> Ummm, ever hear of negative equity?
Negative equity, in and of itself, isn't terrible. In fact, the traditional 30-year timeline for a mortgage in the US is plenty of time to recover from a negative equity situation. Frankly, if I could get it, I'd hapily be negative equity on my house today. It seems quite likely that the capital required to secure a mortgage on a house could be far more productive in markets other than real estate. My equity is underperforming, for instance, S&P puts :-)
Max's point comes down to: can you afford the (interest) carry cost? If you cannot (because, for instance, your rate has gone up), the logical thing to do is rent instead. If the answer to the question has changed radically in the near past, you are probably past the prime moment for action, but there's still plenty of hope.
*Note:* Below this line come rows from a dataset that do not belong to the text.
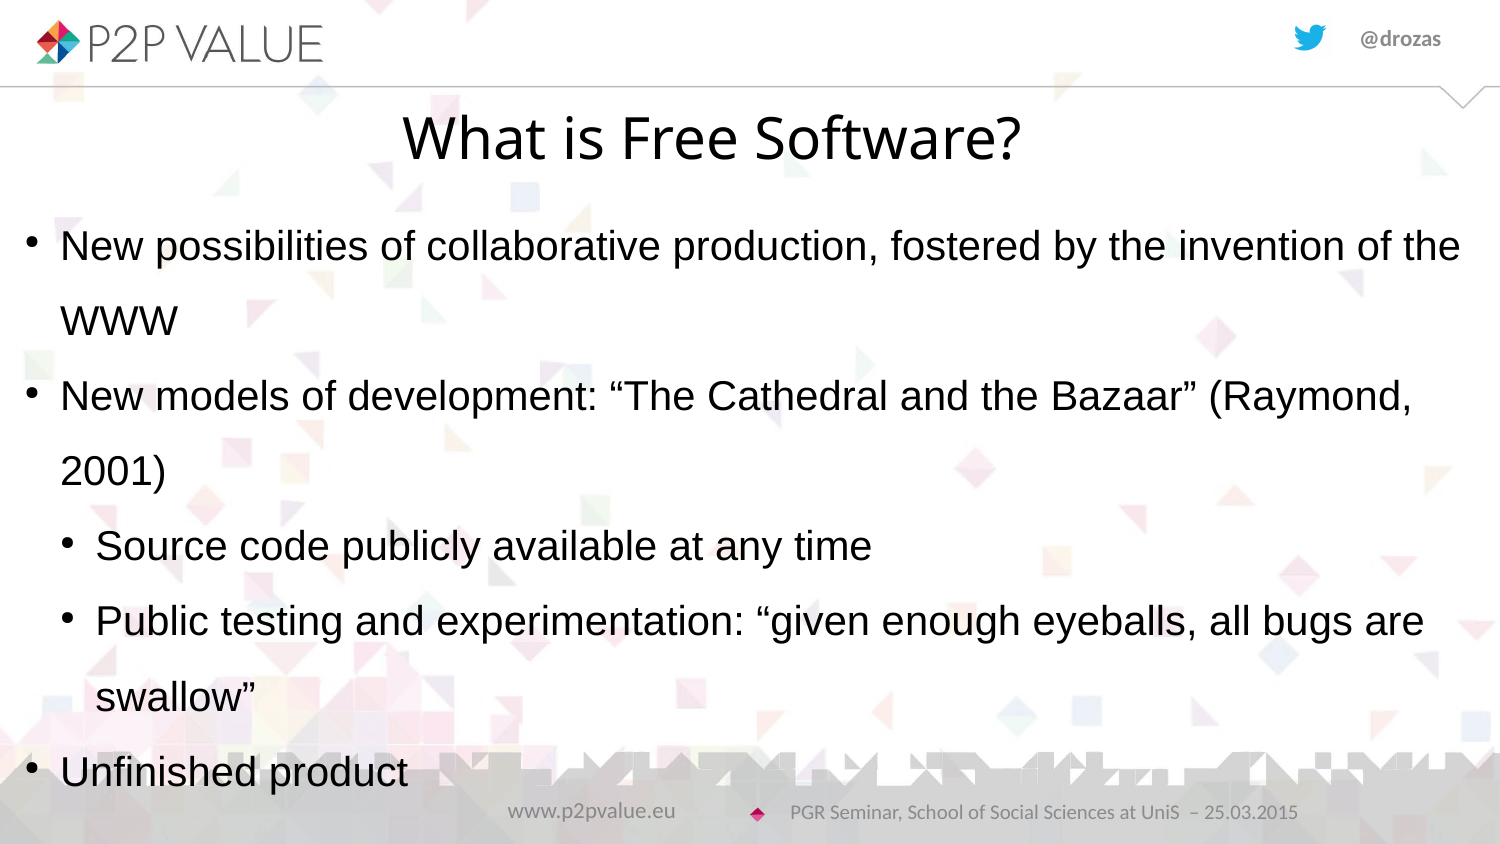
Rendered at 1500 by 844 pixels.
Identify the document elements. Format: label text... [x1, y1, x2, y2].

text_box PGR Seminar, School of Social Sciences at UniS – 25.03.2015 [777, 788, 1470, 834]
subtitle New possibilities of collaborative production, fostered by the invention of the WWW New models of development: “The Cathedral and the Bazaar” (Raymond, 2001) Source code publicly available at any time Public testing and experimentation: “given enough eyeballs, all bugs are swallow” Unfinished product [11, 186, 1492, 844]
title What is Free Software? [60, 92, 1366, 181]
text_box @drozas [1333, 15, 1455, 60]
text_box www.p2pvalue.eu [501, 789, 720, 829]
picture [0, 0, 1500, 844]
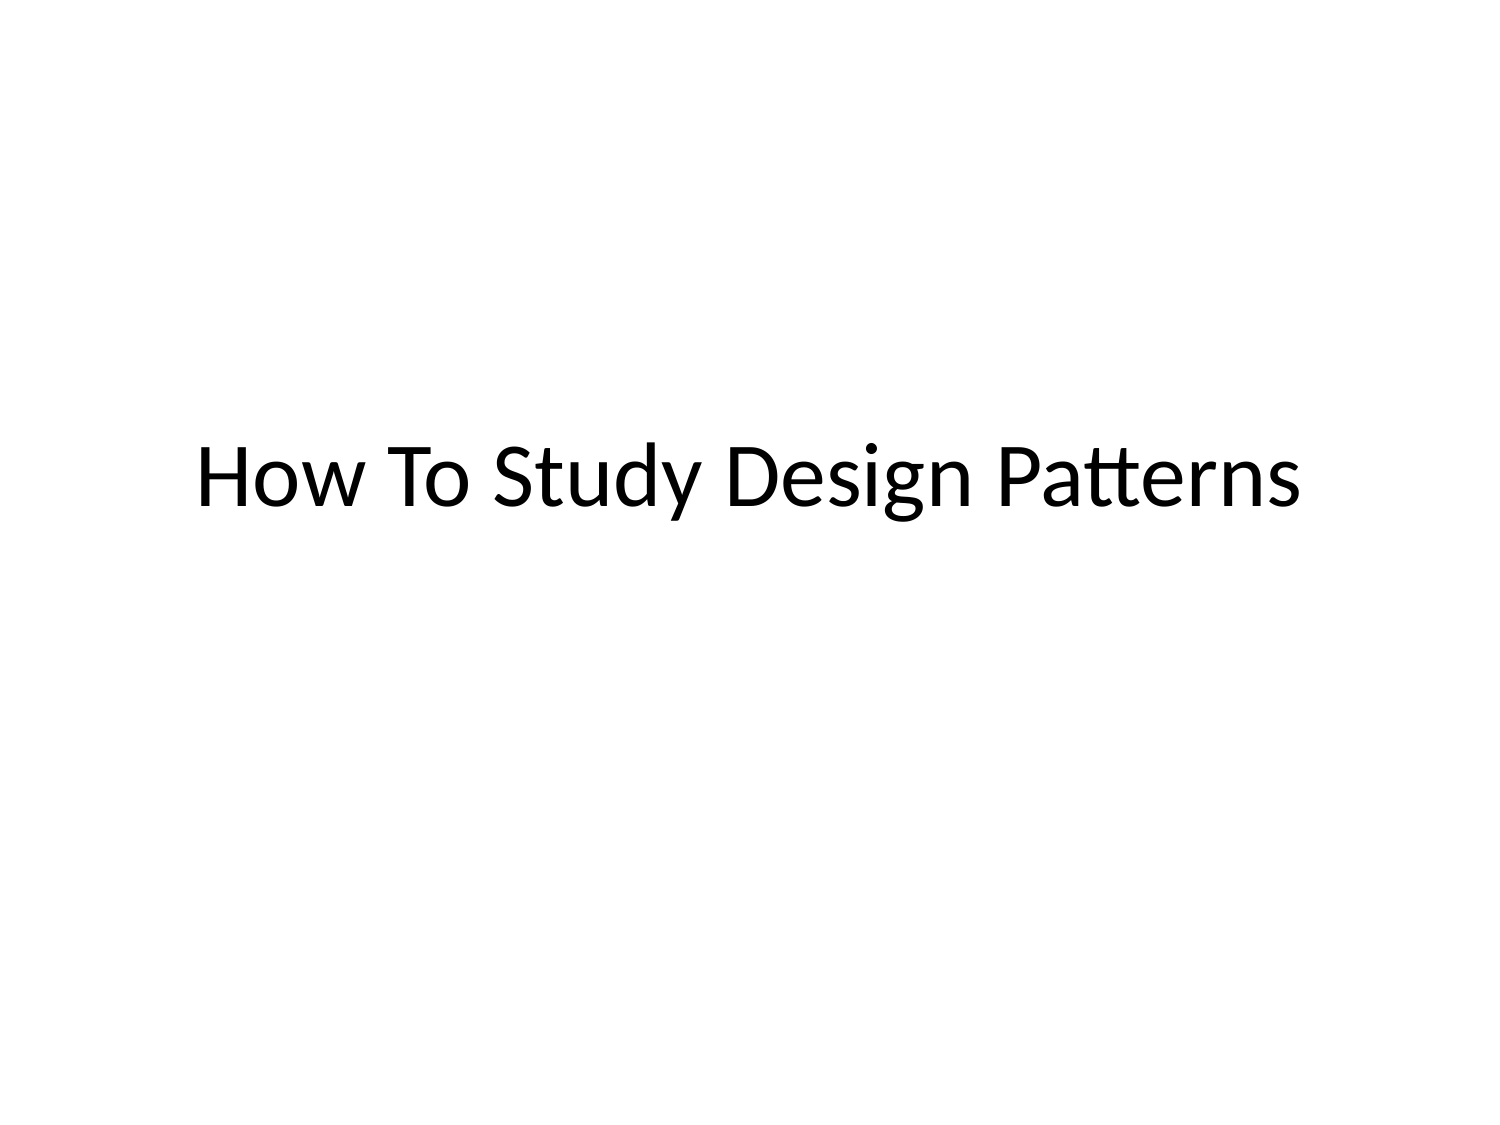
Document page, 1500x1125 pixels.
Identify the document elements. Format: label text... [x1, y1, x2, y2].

title How To Study Design Patterns [112, 349, 1388, 591]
In a negative equity situation, the bank owns more of the house than you do, so: let them have it. There's no shame in letting a bank own an asset that you do not want yourself (see above), and they agreed to do at the onset of the transaction.
The thing that IS bad for people is the removal of their ability to pay ANY carry cost (interest or rental) -- catastrophic impact on income such as losing your job or losing your health (which is sort of the same thing). This kind of calamity is bad news REGARDLESS of what the structure of your mortgage is and is independent of how the real estate market is performing.